• _SECCIÓN DE TEXTO_:
________
¿Se miden las empresas solo por sus utilidades y crecimiento? En Colombia, el ecosistema de Empresas B está transformando las reglas del juego. Según el Reporte de Impacto Colectivo 2026, ya existen 133 compañías certificadas en el país, evaluadas bajo criterios de gobernanza, trabajadores, comunidad, medioambiente y cadena de suministro.
La sostenibilidad ha dejado de ser un simple elemento reputacional para integrarse en la operación diaria. En inversión social, estas empresas movilizaron más de 25.637 millones de pesos y reportaron aproximadamente 17.814 horas de voluntariado corporativo. Además, la totalidad de las compañías evaluadas cuenta con programas formales de ciudadanía corporativa.
En términos de gobernanza, el desempeño es sólido, alcanzando un 83,9%. El 99,2% ha blindado legalmente su misión de impacto y el 95,5% reporta su información financiera de manera transparente. También hay avances en diversidad: el 51,9% de estas empresas están lideradas por mujeres, aunque persiste una brecha importante, ya que solo el 3% es liderado por personas pertenecientes a minorías étnicas.
________
• _INFORMACIÓN PROPORCIONADA_:
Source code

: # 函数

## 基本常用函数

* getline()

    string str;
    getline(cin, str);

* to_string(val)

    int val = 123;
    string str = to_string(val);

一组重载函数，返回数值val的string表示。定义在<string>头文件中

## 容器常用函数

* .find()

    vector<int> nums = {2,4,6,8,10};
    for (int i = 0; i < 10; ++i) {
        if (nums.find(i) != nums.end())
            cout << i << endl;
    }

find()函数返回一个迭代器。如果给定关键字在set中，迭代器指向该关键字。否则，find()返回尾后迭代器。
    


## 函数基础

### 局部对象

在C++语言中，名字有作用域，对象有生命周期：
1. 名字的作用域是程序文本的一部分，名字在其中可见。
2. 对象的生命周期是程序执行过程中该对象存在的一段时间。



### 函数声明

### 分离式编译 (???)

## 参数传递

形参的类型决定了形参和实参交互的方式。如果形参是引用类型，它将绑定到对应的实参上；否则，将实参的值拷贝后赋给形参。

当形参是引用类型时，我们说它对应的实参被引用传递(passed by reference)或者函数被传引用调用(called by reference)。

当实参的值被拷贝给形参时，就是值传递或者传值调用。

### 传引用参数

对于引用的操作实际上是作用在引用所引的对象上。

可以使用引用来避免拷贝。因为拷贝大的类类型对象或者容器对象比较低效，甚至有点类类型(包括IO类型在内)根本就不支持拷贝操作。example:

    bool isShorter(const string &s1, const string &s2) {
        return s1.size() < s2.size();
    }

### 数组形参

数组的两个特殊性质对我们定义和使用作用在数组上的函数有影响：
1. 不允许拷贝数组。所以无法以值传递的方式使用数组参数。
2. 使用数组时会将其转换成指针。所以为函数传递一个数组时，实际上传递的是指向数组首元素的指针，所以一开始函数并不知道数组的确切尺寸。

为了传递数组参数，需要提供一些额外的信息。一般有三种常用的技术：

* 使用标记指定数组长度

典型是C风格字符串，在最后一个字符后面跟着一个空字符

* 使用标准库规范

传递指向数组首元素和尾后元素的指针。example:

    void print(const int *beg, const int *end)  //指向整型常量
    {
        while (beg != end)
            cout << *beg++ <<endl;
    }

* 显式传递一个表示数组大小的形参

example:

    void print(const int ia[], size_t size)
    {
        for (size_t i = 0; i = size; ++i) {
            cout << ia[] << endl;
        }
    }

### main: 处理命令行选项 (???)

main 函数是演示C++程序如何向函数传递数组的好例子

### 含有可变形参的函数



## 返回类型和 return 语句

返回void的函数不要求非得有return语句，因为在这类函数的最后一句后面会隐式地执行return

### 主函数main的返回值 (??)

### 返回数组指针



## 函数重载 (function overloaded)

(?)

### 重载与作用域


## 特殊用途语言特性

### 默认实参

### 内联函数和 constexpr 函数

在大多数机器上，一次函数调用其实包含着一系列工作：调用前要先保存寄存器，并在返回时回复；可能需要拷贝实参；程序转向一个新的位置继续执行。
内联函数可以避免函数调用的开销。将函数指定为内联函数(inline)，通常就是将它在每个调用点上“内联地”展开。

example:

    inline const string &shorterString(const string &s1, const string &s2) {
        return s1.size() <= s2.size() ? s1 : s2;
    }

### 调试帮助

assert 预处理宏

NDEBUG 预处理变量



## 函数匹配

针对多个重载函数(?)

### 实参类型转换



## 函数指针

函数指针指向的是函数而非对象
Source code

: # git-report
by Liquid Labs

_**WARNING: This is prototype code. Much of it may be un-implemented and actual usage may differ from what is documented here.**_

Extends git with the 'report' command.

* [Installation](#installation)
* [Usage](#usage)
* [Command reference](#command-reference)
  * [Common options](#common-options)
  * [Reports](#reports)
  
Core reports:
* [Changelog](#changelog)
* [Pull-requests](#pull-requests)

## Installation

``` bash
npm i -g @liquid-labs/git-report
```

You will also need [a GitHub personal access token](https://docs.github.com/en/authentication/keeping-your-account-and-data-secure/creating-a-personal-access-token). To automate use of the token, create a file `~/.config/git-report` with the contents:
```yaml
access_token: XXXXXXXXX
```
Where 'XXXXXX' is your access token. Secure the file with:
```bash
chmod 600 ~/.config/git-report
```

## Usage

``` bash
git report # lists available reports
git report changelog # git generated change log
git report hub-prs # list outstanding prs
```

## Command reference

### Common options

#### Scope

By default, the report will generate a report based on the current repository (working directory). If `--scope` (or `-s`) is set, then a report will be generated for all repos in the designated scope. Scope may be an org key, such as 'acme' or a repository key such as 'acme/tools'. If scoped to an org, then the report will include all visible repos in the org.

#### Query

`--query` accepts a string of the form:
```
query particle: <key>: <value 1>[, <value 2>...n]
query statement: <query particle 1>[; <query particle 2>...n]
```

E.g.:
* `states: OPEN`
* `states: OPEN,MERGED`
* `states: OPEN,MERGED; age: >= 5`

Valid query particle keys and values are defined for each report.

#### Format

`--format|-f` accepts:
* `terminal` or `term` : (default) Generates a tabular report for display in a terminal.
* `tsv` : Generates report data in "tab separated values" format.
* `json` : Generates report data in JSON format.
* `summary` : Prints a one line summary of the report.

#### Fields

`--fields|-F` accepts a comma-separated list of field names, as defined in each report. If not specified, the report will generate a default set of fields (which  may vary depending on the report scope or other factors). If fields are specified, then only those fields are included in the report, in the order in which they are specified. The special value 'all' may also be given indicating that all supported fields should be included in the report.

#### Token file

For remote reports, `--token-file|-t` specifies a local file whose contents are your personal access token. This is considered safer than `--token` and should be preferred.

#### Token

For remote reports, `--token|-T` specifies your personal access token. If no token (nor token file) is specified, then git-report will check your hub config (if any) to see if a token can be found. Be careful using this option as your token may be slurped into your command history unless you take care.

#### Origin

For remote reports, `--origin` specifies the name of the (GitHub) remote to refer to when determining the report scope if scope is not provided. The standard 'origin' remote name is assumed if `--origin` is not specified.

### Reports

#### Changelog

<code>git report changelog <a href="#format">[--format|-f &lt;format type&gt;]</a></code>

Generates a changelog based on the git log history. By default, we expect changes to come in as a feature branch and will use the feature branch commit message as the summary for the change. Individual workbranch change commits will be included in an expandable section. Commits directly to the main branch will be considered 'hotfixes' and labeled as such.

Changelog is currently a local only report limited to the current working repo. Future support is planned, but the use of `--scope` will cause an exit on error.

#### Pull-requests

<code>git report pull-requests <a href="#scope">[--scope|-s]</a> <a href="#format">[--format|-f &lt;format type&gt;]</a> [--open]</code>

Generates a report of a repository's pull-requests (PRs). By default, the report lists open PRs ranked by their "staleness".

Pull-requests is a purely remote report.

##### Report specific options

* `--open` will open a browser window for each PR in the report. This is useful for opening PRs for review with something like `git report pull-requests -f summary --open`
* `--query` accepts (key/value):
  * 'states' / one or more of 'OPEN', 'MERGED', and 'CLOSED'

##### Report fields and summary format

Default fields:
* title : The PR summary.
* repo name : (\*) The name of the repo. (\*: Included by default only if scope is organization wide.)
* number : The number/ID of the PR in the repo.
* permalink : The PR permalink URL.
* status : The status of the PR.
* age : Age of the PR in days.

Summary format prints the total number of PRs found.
________
• _REQUISITOS DEL EJERCICIO_: Reproduzca textualmente el fragmento del texto sobre las Empresas B en Colombia que comienza en "En términos de" y termina en "a minorías étnicas.".

• _SOLUCIÓN ESCRITA_:
En términos de gobernanza, el desempeño es sólido, alcanzando un 83,9%. El 99,2% ha blindado legalmente su misión de impacto y el 95,5% reporta su información financiera de manera transparente. También hay avances en diversidad: el 51,9% de estas empresas están lideradas por mujeres, aunque persiste una brecha importante, ya que solo el 3% es liderado por personas pertenecientes a minorías étnicas.